## Gezeigter Textauszug
──────────

# Komma statt Punkt



## das_leon (23. Aug 2017)

Hi,
ich programmiere gerade einen kleinen Taschenrechner. Wenn Zahl zum Beispiel 1,23 sein soll und ich das so eingebe, kommt eine Fehlermeldung 
_Syntax error on token ",", invalid 
    AssignmentOperator_
Es funktioniert nur, wenn ich ein Punkt setzt (also 1.23).
Wie kann ich das ändern?


----------



## Robat (23. Aug 2017)

Werd mal ein bisschen genauer.
Handelt es sich um eine GUI oder um die Konsole?

Allgemein musst du einfach nur den String nehmen, das `,` durch einen `.` ersetzen und dann kannst du die Zahl auch ganz normal parsen.


----------



## JStein52 (23. Aug 2017)

ich würde sagen es handelt sich um Double.parseDouble(...)


----------



## Robat (23. Aug 2017)

Dann wie oben beschrieben.

──────────

## Gestellte Aufgabe A
Aktualisiere den Abschnitt der Forumsdiskussion über Komma statt Punkt, beginnend mit „Handelt es sich“ und weiter bis „JStein52 (23. Aug 2017)“, und ersetze darin „Konsole“ durch „Kommandozeile“.
## Gestellte Aufgabe B
Zähle alle Benutzernamen auf, unter denen in der Forumsdiskussion über Komma statt Punkt Beiträge geschrieben wurden.
## Gestellte Aufgabe C
Setze die Forumsdiskussion über Komma statt Punkt im Anschluss an ihren letzten Beitrag fort.
Das anschließende Material stammt aus einer anderen Quelle.

## Gezeigte Daten
──────────

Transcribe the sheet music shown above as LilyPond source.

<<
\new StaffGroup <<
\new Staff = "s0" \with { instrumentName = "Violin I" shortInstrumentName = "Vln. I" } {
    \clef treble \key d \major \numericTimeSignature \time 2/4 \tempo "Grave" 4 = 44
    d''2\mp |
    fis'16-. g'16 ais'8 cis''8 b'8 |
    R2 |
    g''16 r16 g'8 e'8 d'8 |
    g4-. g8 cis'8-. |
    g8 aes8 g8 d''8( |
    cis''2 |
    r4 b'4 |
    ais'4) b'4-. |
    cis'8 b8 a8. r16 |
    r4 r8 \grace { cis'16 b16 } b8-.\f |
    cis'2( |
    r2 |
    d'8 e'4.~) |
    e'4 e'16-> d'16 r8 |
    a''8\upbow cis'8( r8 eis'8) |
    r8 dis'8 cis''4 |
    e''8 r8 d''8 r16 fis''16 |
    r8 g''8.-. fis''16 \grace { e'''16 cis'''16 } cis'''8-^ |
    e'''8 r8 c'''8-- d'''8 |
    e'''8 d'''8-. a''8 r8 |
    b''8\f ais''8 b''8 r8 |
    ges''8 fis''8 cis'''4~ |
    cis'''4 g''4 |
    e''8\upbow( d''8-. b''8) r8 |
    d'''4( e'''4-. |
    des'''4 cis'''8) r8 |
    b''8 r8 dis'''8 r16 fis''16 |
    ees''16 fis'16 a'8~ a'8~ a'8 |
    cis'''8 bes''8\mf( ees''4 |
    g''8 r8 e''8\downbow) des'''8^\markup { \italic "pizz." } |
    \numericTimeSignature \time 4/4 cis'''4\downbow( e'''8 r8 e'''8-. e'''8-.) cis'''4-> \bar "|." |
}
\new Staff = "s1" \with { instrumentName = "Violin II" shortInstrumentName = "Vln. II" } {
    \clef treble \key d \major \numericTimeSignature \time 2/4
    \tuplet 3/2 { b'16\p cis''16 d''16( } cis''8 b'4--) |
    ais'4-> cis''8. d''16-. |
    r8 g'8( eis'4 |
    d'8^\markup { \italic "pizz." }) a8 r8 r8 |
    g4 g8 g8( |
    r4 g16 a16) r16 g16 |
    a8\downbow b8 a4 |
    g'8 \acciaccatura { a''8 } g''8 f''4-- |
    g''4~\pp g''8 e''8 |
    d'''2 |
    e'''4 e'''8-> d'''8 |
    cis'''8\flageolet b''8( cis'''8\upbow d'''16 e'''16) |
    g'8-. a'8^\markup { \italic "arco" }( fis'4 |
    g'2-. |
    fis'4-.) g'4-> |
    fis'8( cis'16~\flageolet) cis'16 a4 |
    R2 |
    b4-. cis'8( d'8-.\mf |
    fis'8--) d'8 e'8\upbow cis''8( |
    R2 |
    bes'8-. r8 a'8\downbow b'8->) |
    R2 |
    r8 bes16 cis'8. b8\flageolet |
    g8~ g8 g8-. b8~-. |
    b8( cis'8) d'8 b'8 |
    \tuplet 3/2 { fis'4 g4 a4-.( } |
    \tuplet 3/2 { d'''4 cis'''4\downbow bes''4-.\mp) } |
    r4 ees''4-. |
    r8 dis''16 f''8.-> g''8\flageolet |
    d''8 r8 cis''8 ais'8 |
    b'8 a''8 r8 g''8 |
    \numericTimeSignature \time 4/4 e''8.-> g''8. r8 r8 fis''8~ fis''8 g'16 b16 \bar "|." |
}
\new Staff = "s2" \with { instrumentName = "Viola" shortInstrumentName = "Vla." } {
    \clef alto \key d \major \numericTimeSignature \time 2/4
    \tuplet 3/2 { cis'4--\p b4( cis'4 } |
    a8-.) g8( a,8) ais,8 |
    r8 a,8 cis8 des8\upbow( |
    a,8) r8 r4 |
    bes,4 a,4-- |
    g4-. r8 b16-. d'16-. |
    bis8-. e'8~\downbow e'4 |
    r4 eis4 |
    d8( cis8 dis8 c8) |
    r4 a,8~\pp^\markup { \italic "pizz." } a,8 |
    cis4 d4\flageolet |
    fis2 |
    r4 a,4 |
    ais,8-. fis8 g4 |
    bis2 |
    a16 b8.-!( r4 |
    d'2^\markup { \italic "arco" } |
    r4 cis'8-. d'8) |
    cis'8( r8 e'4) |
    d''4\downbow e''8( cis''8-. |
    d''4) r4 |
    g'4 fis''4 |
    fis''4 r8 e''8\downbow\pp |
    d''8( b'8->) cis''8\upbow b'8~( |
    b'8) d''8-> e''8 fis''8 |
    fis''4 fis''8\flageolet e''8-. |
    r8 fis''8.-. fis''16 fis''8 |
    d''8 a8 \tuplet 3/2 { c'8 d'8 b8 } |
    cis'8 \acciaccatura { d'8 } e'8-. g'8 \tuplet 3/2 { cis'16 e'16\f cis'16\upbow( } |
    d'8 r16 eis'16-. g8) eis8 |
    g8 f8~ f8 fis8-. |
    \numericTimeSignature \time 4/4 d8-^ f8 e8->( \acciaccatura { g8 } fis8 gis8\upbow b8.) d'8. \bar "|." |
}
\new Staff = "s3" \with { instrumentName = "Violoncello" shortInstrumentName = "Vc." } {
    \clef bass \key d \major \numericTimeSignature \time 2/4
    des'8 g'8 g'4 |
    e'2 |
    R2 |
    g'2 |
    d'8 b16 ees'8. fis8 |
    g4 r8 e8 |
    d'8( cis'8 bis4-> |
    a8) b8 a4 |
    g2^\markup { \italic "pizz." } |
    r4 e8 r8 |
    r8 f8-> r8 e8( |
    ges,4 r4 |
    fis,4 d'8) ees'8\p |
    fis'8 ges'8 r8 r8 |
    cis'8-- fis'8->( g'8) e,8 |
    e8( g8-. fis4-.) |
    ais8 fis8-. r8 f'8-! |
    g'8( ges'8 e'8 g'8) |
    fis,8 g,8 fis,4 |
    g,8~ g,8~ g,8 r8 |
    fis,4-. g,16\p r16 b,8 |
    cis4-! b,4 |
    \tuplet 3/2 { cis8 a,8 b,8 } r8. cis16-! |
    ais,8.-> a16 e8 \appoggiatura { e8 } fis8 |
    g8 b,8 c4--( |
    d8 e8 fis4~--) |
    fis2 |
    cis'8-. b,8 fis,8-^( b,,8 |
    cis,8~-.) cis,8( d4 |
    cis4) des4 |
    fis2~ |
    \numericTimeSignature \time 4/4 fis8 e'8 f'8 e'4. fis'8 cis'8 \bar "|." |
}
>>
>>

──────────

## Endergebnis A
Handelt es sich um eine GUI oder um die Kommandozeile?

Allgemein musst du einfach nur den String nehmen, das `,` durch einen `.` ersetzen und dann kannst du die Zahl auch ganz normal parsen.


----------



## JStein52 (23. Aug 2017)

## Endergebnis B
das_leon, Robat, JStein52

## Endergebnis C
String nehmen, Kommas ersetzen, ab geht die Luzie


----------



## JStein52 (23. Aug 2017)

Es würde auch gehen wie es @Harry Kane mal hier beschrieben hat: https://www.java-forum.org/thema/kann-ich-bei-double-komma-statt-punkt-eingeben.176670/


----------



## das_leon (23. Aug 2017)

JStein52 hat gesagt.:


> Es würde auch gehen wie es @Harry Kane mal hier beschrieben hat: https://www.java-forum.org/thema/kann-ich-bei-double-komma-statt-punkt-eingeben.176670/



Danke. Hab ich 5 Minuten nach meiner Frage gesehen. 
Ich sollte vielleicht öfters mal schauen, ob es dazu schon eine Antwort woanders gibt


----------



## JStein52 (23. Aug 2017)

Ist ja nicht schlimm


----------



## tommysenf (23. Aug 2017)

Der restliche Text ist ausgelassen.